Returns the subset of a tCorpus. The selection can be made separately (and simultaneously) for the token data (using subset) and the meta data (using subset_meta). The subset arguments work according to the subset.data.table function.
There are two flavours. You can either use subset(tc, ...) or tc$subset(...). The difference is that the second approach changes the tCorpus by reference.
In other words, tc$subset() will delete the rows from the tCorpus, instead of creating a new tCorpus.
Modifying the tCorpus by reference is more efficient (which becomes important if the tCorpus is large), but the more classic subset(tc, ...) approach is often more obvious.

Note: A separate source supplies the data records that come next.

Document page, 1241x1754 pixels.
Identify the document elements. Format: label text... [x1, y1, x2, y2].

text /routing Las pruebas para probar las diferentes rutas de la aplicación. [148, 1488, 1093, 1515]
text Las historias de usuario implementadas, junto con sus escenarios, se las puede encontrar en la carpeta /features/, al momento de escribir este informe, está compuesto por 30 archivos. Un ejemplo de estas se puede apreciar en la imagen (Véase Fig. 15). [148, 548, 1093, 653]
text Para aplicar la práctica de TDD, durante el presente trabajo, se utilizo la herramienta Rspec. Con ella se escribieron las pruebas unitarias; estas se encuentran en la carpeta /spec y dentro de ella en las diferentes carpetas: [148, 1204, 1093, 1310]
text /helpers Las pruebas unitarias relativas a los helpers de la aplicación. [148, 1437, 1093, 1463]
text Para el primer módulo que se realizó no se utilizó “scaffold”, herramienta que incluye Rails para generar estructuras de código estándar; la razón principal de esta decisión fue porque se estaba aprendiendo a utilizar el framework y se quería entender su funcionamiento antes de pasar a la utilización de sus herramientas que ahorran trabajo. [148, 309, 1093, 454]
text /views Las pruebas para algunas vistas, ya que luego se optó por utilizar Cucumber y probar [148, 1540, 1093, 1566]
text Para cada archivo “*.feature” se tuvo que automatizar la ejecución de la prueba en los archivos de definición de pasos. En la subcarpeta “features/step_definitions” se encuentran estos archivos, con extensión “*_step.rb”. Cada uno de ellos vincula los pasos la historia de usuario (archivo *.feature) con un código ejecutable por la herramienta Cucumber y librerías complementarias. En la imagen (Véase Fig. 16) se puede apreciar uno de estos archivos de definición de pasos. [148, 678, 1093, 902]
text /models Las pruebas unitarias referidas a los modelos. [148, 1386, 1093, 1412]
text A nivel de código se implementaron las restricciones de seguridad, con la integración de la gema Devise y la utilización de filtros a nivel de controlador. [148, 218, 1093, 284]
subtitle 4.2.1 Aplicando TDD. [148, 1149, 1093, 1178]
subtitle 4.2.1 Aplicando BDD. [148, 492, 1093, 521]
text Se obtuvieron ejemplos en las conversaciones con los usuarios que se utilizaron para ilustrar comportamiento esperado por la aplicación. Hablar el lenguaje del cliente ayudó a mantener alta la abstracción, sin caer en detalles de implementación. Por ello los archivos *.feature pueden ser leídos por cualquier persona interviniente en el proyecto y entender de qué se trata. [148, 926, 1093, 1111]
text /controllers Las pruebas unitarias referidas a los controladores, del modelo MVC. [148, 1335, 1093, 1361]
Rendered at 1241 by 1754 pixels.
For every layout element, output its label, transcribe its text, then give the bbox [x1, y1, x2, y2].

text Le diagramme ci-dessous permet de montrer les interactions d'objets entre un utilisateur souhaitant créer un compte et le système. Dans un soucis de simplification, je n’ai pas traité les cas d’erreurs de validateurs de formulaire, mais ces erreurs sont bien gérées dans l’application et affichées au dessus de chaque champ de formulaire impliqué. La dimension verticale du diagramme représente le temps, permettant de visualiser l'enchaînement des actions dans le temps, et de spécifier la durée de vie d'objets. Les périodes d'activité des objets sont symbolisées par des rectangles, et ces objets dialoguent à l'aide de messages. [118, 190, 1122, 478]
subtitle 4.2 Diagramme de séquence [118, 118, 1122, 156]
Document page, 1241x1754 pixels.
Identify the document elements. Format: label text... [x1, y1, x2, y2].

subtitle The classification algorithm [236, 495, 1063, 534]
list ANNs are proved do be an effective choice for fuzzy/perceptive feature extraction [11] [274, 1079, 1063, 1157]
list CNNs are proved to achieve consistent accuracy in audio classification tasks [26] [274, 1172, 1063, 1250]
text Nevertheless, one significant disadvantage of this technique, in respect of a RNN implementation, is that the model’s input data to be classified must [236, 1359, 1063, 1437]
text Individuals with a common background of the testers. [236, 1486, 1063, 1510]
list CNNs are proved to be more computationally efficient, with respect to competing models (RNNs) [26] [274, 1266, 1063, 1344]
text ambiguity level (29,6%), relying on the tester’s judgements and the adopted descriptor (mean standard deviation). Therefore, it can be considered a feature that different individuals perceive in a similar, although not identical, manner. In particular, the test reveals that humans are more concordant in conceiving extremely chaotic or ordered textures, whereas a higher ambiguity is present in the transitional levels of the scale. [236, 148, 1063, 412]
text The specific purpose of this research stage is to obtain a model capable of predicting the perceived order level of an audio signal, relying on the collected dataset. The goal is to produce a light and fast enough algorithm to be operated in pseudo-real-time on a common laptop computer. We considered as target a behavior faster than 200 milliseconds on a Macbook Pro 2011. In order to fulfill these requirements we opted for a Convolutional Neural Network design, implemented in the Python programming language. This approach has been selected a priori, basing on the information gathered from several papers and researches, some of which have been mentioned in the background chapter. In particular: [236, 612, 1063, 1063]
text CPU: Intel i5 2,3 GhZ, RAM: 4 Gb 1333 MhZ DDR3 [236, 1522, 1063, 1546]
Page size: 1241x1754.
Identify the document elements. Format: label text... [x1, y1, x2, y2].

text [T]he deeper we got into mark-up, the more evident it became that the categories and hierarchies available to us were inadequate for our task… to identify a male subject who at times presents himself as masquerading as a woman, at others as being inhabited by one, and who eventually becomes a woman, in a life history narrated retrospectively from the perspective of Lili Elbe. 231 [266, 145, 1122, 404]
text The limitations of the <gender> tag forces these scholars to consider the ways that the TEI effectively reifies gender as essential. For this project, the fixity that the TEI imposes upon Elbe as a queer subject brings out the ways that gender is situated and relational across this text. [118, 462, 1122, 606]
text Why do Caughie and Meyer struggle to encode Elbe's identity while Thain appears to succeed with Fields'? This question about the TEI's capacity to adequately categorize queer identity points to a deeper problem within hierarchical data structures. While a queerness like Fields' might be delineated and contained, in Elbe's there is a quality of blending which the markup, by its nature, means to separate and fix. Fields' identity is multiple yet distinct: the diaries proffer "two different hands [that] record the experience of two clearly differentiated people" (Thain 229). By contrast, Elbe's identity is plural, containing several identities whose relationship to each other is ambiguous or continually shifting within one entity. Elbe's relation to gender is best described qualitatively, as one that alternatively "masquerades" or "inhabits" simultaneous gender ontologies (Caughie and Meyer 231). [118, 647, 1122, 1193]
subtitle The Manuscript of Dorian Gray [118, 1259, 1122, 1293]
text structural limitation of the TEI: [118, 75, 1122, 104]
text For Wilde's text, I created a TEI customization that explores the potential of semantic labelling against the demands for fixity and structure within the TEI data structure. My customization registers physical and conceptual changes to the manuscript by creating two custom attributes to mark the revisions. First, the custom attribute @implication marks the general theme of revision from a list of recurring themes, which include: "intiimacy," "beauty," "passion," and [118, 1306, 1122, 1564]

Subset can also be used to select rows based on token/feature frequences. This is a common step in corpus analysis, where it often makes sense to ignore very rare and/or very frequent tokens.
To do so, there are several special functions that can be used within a subset call.
The freq_filter() and docfreq_filter() can be used to filter terms based on term frequency and document frequency, respectively. (see examples)
The subset_meta() method is an alternative for using subset(subset_meta = ...), that is added for consistency with the other _meta methods.
Note that you can also use the tCorpus$feature_subset method if you want to filter out low/high frequency tokens, but do not want to delete the rows in the tCorpus.
Usage:
## R6 method for class tCorpus. Use as tc$method (where tc is a tCorpus object).
subset(tc, subset = NULL, subset_meta = NULL,
window = NULL)
tc$subset(subset = NULL, subset_meta = NULL,
window = NULL, copy = F)
tc$subset_meta(subset = NULL, copy = F)